The situation has caused alarm among US allies. A study by a major energy company warned that European governments would come under pressure to delay their upcoming ban on Russian LNG if the disruption to Middle Eastern supplies persisted, undoing years of efforts to isolate Moscow.
Shipment tracking data from Kpler showed that a “substantial amount” of Russian crude cargoes was currently at sea, much of it moving across the Indian Ocean towards Indian ports, the analytics firm said. Indian imports of Russian oil were running at 1.5mn b/d as of Wednesday, up 50 per cent from early last month, it added.
“If the current shipment schedules, market intelligence and cargo movements continue, total Russian crude arrivals for the full month could reach close to 2mn barrels per day,” said Sumit Ritolia, a lead Kpler analyst in New Delhi.
“Russia is the big winner of this conflict,” he added.
The disruption to the Strait of Hormuz waterway has triggered chaos in global oil and gas markets, threatening to remove from the market about 60mn tonnes of crude oil and 7mn tonnes of LNG every month, according to Vaibhav Raghunandan, an EU-Russia analyst at the Centre for Research on Energy and Clean Air.
Attempting to make up for supplies lost from the Middle East, India’s and China’s imports from Russia rose 22 per cent each a week after the US and Israel began strikes on Iran compared with the daily average in February, added Raghunandan. “If the crisis drags on, they will be fighting each other over Russian oil,” said Sergey Vakulenko, a fellow at the Carnegie Russia Eurasia Center in Berlin.
Meanwhile, Russian oil stranded in tankers at sea has fallen by 11mn barrels to 125mn barrels at the start of the Middle East conflict, Kpler data shows.
Russian oil is now trading at around $20-$30 per barrel above its average in the previous three months. Analysts at Kpler believe that Russian crude is now being sold in India at around $5 per barrel more than Brent, reversing previous discounts.
Every $10 increase in the average monthly price per barrel of oil generates an additional $2.8bn in revenue for Russian oil exporters, of which the state received $1.63bn through taxation, said Vakulenko. Roughly calculated, that equates to $54mn extra a day in budget revenues.

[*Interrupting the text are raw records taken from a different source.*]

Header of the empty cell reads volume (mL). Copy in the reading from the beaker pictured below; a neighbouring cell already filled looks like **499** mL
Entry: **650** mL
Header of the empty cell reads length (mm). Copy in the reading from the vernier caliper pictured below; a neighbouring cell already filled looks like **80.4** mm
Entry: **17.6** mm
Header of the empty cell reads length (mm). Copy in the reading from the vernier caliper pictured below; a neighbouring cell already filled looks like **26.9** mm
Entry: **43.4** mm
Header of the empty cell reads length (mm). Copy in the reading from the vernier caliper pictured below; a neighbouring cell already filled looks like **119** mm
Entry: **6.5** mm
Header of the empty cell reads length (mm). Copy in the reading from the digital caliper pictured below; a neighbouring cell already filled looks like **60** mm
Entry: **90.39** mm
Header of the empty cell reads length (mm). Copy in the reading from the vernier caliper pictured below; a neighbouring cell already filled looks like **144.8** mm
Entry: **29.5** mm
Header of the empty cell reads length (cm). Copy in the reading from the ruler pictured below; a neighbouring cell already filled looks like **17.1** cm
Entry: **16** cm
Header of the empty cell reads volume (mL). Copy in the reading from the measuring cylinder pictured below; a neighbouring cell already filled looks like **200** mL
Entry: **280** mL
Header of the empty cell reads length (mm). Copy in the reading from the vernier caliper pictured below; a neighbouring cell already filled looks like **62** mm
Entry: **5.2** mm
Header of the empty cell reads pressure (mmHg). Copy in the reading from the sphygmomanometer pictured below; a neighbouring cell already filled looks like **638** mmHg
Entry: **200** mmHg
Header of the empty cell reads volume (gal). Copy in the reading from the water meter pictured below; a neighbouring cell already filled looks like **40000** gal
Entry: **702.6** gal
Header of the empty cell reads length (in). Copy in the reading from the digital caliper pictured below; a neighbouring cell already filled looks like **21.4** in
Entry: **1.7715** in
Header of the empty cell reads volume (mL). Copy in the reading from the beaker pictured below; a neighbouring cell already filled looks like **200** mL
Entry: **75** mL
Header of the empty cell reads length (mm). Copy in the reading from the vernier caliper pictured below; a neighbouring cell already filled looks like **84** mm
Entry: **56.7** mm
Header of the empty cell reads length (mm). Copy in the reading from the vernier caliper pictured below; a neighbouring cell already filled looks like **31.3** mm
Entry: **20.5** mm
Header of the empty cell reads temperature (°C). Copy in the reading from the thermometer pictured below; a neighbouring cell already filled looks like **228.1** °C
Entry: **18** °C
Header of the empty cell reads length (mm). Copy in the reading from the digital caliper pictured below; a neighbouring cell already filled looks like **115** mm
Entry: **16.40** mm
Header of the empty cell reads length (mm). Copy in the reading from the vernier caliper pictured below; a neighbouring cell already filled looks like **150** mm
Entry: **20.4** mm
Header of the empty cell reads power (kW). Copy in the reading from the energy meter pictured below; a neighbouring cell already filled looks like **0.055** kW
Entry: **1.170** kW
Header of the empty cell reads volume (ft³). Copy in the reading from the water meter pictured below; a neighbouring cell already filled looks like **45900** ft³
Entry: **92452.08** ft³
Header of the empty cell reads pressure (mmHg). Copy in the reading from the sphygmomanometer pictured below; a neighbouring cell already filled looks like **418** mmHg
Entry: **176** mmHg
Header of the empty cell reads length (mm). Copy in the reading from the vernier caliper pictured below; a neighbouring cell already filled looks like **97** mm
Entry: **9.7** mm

It means the government might have received an extra $110mn-$160mn per day, or a total of $1.3bn-$1.9bn over the first 12 days of the war. At that pace, Russia would receive an additional $3.3bn-$5bn for the whole month towards the state coffers.
However, Moscow would need current market conditions to hold for several more months to make up for the drop in energy revenues at the start of the year.
Revenues from energy — now mainly represented by the mineral extraction tax on oil — fell almost 50 per cent year on year in the first two months of 2026, pushing Russia’s budget deficit to more than 90 per cent of the figure projected for the whole year.
For the first time since 2022, the pressure began to take a real toll on Russia’s budget, prompting Moscow to consider spending cuts by at least 10 per cent in this year’s budget, according to Reuters.
Russian government officials were worried about how to handle the April deficit a couple of weeks ago, but now they were confident they would get through it, a person familiar with their planning said.
Analysts believe that in the case of a prolonged crisis, Russia has the option and capacity to increase production, which it is currently keeping to 300,000 b/d below the Opec+ quota.
“We believe that Russia has at least 400,000 barrels per day of production capacity available on a relatively short-term basis, but it might take several months to bring this volume online,” said Ronald Smith, founder of Emerging Markets Oil and Gas Consulting Partners.
Whether they can do that will depend on factors beyond Moscow’s control.
“How far, and for how long the US is prepared to ease its strict sanctions on Russian oil exports remains unclear,” said Michael Moynihan, research director for Russia at Wood Mackenzie, “particularly while the war in Ukraine continues.”